有效地对视频中的空间信息进行建模对于动作识别至关重要。为了实现这一目标，最先进的方法通常采用卷积操作员和密集的相互作用模块，例如非本地块。但是，这些方法无法准确地符合视频中的各种事件。一方面，采用的卷积是有固定尺度的，因此在各种尺度的事件中挣扎。另一方面，密集的相互作用建模范式仅在动作 - 欧元零件时实现次优性能，给最终预测带来了其他噪音。在本文中，我们提出了一个统一的动作识别框架，以通过引入以下设计来研究视频内容的动态性质。首先，在提取本地提示时，我们会生成动态尺度的时空内核，以适应各种事件。其次，为了将这些线索准确地汇总为全局视频表示形式，我们建议仅通过变压器在一些选定的前景对象之间进行交互，从而产生稀疏的范式。我们将提出的框架称为事件自适应网络（EAN），因为这两个关键设计都适应输入视频内容。为了利用本地细分市场内的短期运动，我们提出了一种新颖有效的潜在运动代码（LMC）模块，进一步改善了框架的性能。在几个大规模视频数据集上进行了广泛的实验，例如，某种东西，动力学和潜水48，验证了我们的模型是否在低拖鞋上实现了最先进或竞争性的表演。代码可在：https：//github.com/tianyuan168326/ean-pytorch中找到。

人类行动识别是计算机视觉中的重要应用领域。它的主要目的是准确地描述人类的行为及其相互作用，从传感器获得的先前看不见的数据序列中。识别，理解和预测复杂人类行动的能力能够构建许多重要的应用，例如智能监视系统，人力计算机界面，医疗保健，安全和军事应用。近年来，计算机视觉社区特别关注深度学习。本文使用深度学习技术的视频分析概述了当前的动作识别最新识别。我们提出了识别人类行为的最重要的深度学习模型，并分析它们，以提供用于解决人类行动识别问题的深度学习算法的当前进展，以突出其优势和缺点。基于文献中报道的识别精度的定量分析，我们的研究确定了动作识别中最新的深层体系结构，然后为该领域的未来工作提供当前的趋势和开放问题。
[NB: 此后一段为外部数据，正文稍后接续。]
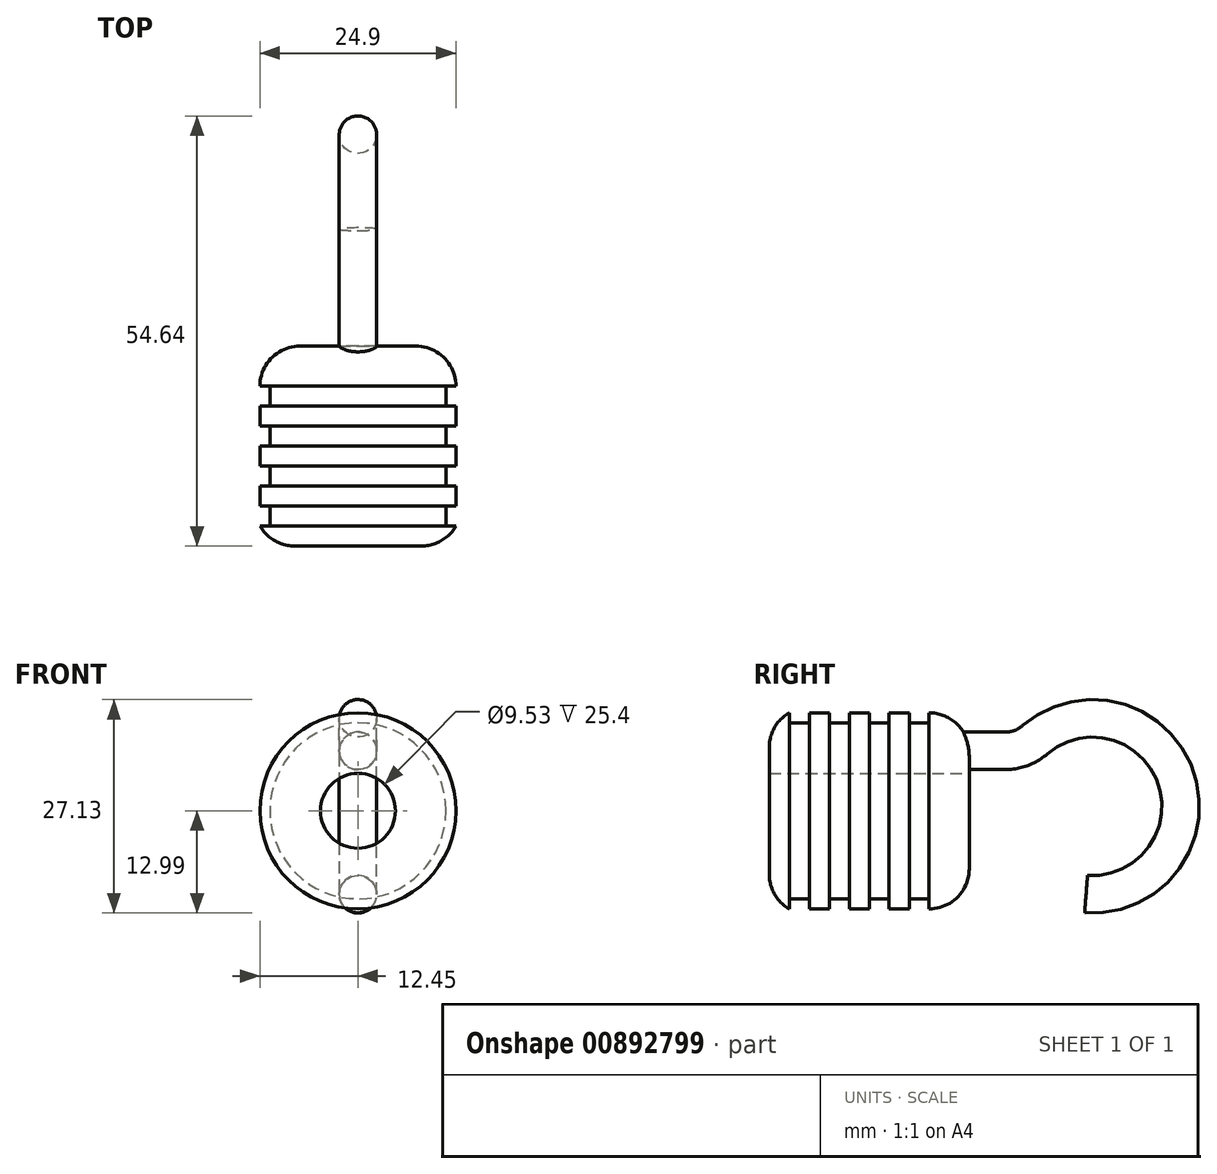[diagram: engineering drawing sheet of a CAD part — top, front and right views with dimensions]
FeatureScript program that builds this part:
annotation { "Feature Type Name" : "Feature", "Feature Type Description" : "" }
export const myFeature = defineFeature(function(context is Context, id is Id, definition is map)
    precondition{}
    {
        {
            var Q0;
            Q0=qCreatedBy(makeId("Right.planeOp"),FACE);
            var sketch = newSketch(context, id + "F0", { "sketchPlane" : qUnion([Q0])});
            skLineSegment(sketch, "E0", {"start": v(1.3, 4.76) * mm, "end": v(26.7, 4.76) * mm});
            skLineSegment(sketch, "E1", {"start": v(26.7, 12.45) * mm, "end": v(21.62, 12.45) * mm});
            skLineSegment(sketch, "E2", {"start": v(21.62, 12.45) * mm, "end": v(21.62, 11.18) * mm});
            skLineSegment(sketch, "E3", {"start": v(21.62, 11.18) * mm, "end": v(19.08, 11.18) * mm});
            skLineSegment(sketch, "E4", {"start": v(19.08, 11.18) * mm, "end": v(19.08, 12.45) * mm});
            skLineSegment(sketch, "E5", {"start": v(19.08, 12.45) * mm, "end": v(16.54, 12.45) * mm});
            skLineSegment(sketch, "E6", {"start": v(16.54, 12.45) * mm, "end": v(16.54, 11.18) * mm});
            skLineSegment(sketch, "E7", {"start": v(16.54, 11.18) * mm, "end": v(14, 11.18) * mm});
            skLineSegment(sketch, "E8", {"start": v(14, 11.18) * mm, "end": v(14, 12.45) * mm});
            skLineSegment(sketch, "E9", {"start": v(14, 12.45) * mm, "end": v(11.46, 12.45) * mm});
            skLineSegment(sketch, "E10", {"start": v(11.46, 12.45) * mm, "end": v(11.46, 11.18) * mm});
            skLineSegment(sketch, "E11", {"start": v(11.46, 11.18) * mm, "end": v(8.92, 11.18) * mm});
            skLineSegment(sketch, "E12", {"start": v(8.92, 11.18) * mm, "end": v(8.92, 12.45) * mm});
            skLineSegment(sketch, "E13", {"start": v(8.92, 12.45) * mm, "end": v(6.38, 12.45) * mm});
            skLineSegment(sketch, "E14", {"start": v(6.38, 12.45) * mm, "end": v(6.38, 11.18) * mm});
            skLineSegment(sketch, "E15", {"start": v(6.38, 11.18) * mm, "end": v(3.84, 11.18) * mm});
            skLineSegment(sketch, "E16", {"start": v(3.84, 11.18) * mm, "end": v(3.84, 12.45) * mm});
            skLineSegment(sketch, "E17", {"start": v(3.84, 12.45) * mm, "end": v(1.3, 12.45) * mm});
            skLineSegment(sketch, "E18", {"start": v(1.3, 12.45) * mm, "end": v(1.3, 4.76) * mm});
            skLineSegment(sketch, "E19", {"start": v(26.7, 12.45) * mm, "end": v(26.7, 4.76) * mm});
            skLineSegment(sketch, "E20", {"start": v(31.69, 0) * mm, "end": v(-2.34, 0) * mm, "construction": true});
            skSolve(sketch);
        }
        {
            var Q0;
            Q0=makeQuery(id+"F0.imprint","IMPRINT",FACE,{"disambiguationData":[TD([[makeQuery(id+"F0.imprint","IMPRINT",EDGE,{"derivedFrom":sQuery(id+"F0.wireOp",EDGE,"E0")}),1.0]])]});
            var Q1;
            Q1=sQuery(id+"F0.wireOp",EDGE,"E20");
            revolve(context, id + "F1", {"surfaceOperationType" : NewSurfaceOperationType.NEW, "entities" : qUnion([Q0]), "axis" : qUnion([Q1]), "revolveType" : RevolveType.FULL});
        }
        {
            var Q0;
            Q0=makeQuery(id+"F1.opRevolve","SWEPT_FACE",FACE,{"disambiguationData":[OSD([sQuery(id+"F0.wireOp",EDGE,"E19")])]});
            var sketch = newSketch(context, id + "F2", { "sketchPlane" : qUnion([Q0])});
            skCircle(sketch, "E21", {"center": v(0, 7.62) * mm, "radius": 2.38 * mm});
            skSolve(sketch);
        }
        {
            var Q0;
            Q0=qCreatedBy(makeId("Right.planeOp"),FACE);
            var sketch = newSketch(context, id + "F3", { "sketchPlane" : qUnion([Q0])});
            skLineSegment(sketch, "E22", {"start": v(26.7, 6.99) * mm, "end": v(31.3, 6.99) * mm});
            skArc(sketch, "E23", {"start": v(41.6, -9.94) * mm, "mid": v(52.39, 3.9) * mm, "end": v(35.46, 8.54) * mm});
            skPoint(sketch, "E24.visualSharp", {"position": v(34, 6.99) * mm});
            skArc(sketch, "E24.filletArc", {"start": v(31.3, 6.99) * mm, "mid": v(33.52, 7.39) * mm, "end": v(35.46, 8.54) * mm});
            skSolve(sketch);
        }
        {
            var Q0;
            Q0=makeQuery(id+"F2.imprint","IMPRINT",FACE,{"disambiguationData":[TD([[makeQuery(id+"F2.imprint","IMPRINT",EDGE,{"derivedFrom":sQuery(id+"F2.wireOp",EDGE,"E21")}),1.0]])]});
            var Q1;
            Q1=sQuery(id+"F3.wireOp",EDGE,"E23");
            var Q2;
            Q2=sQuery(id+"F3.wireOp",EDGE,"E24.filletArc");
            var Q3;
            Q3=sQuery(id+"F3.wireOp",EDGE,"E22");
            sweep(context, id + "F4", {"operationType" : NewBodyOperationType.ADD, "profiles" : qUnion([Q0]), "path" : qUnion([Q1, Q2, Q3])});
        }
        {
            var Q0;
            Q0=makeQuery(id+"F1.opRevolve","SWEPT_EDGE",EDGE,{"disambiguationData":[OSD([sQuery(id+"F0.wireOp",EDGE,"E1"),sQuery(id+"F0.wireOp",EDGE,"E19")])]});
            var Q1;
            Q1=makeQuery(id+"F1.opRevolve","SWEPT_EDGE",EDGE,{"disambiguationData":[OSD([sQuery(id+"F0.wireOp",EDGE,"E17"),sQuery(id+"F0.wireOp",EDGE,"E18")])]});
            fillet(context, id + "F5", {"entities" : qUnion([Q0, Q1]), "radius" : 5.08 * mm, "tangentPropagation" : true, "allowEdgeOverflow" : false});
        }
    });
具有注释的缺乏大规模的真实数据集使转移学习视频活动的必要性。我们的目标是为少数行动分类开发几次拍摄转移学习的有效方法。我们利用独立培训的本地视觉提示来学习可以从源域传输的表示，该源域只能使用少数示例来从源域传送到不同的目标域。我们使用的视觉提示包括对象 - 对象交互，手掌和地区内的动作，这些地区是手工位置的函数。我们采用了一个基于元学习的框架，以提取部署的视觉提示的独特和域不变组件。这使得能够在使用不同的场景和动作配置捕获的公共数据集中传输动作分类模型。我们呈现了我们转让学习方法的比较结果，并报告了阶级阶级和数据间数据间际传输的最先进的行动分类方法。

The purpose of this study is to determine whether current video datasets have sufficient data for training very deep convolutional neural networks (CNNs) with spatio-temporal three-dimensional (3D) kernels. Recently, the performance levels of 3D CNNs in the field of action recognition have improved significantly. However, to date, conventional research has only explored relatively shallow 3D architectures. We examine the architectures of various 3D CNNs from relatively shallow to very deep ones on current video datasets. Based on the results of those experiments, the following conclusions could be obtained: (i) training resulted in significant overfitting for UCF-101, HMDB-51, and Ac-tivityNet but not for Kinetics. (ii) The Kinetics dataset has sufficient data for training of deep 3D CNNs, and enables training of up to 152 ResNets layers, interestingly similar to 2D ResNets on ImageNet. ResNeXt-101 achieved 78.4% average accuracy on the Kinetics test set. (iii) Kinetics pretrained simple 3D architectures outperforms complex 2D architectures, and the pretrained ResNeXt-101 achieved 94.5% and 70.2% on respectively. The use of 2D CNNs trained on ImageNet has produced significant progress in various tasks in image. We believe that using deep 3D CNNs together with Kinetics will retrace the successful history of 2D CNNs and ImageNet, and stimulate advances in computer vision for videos. The codes and pretrained models used in this study are publicly available1.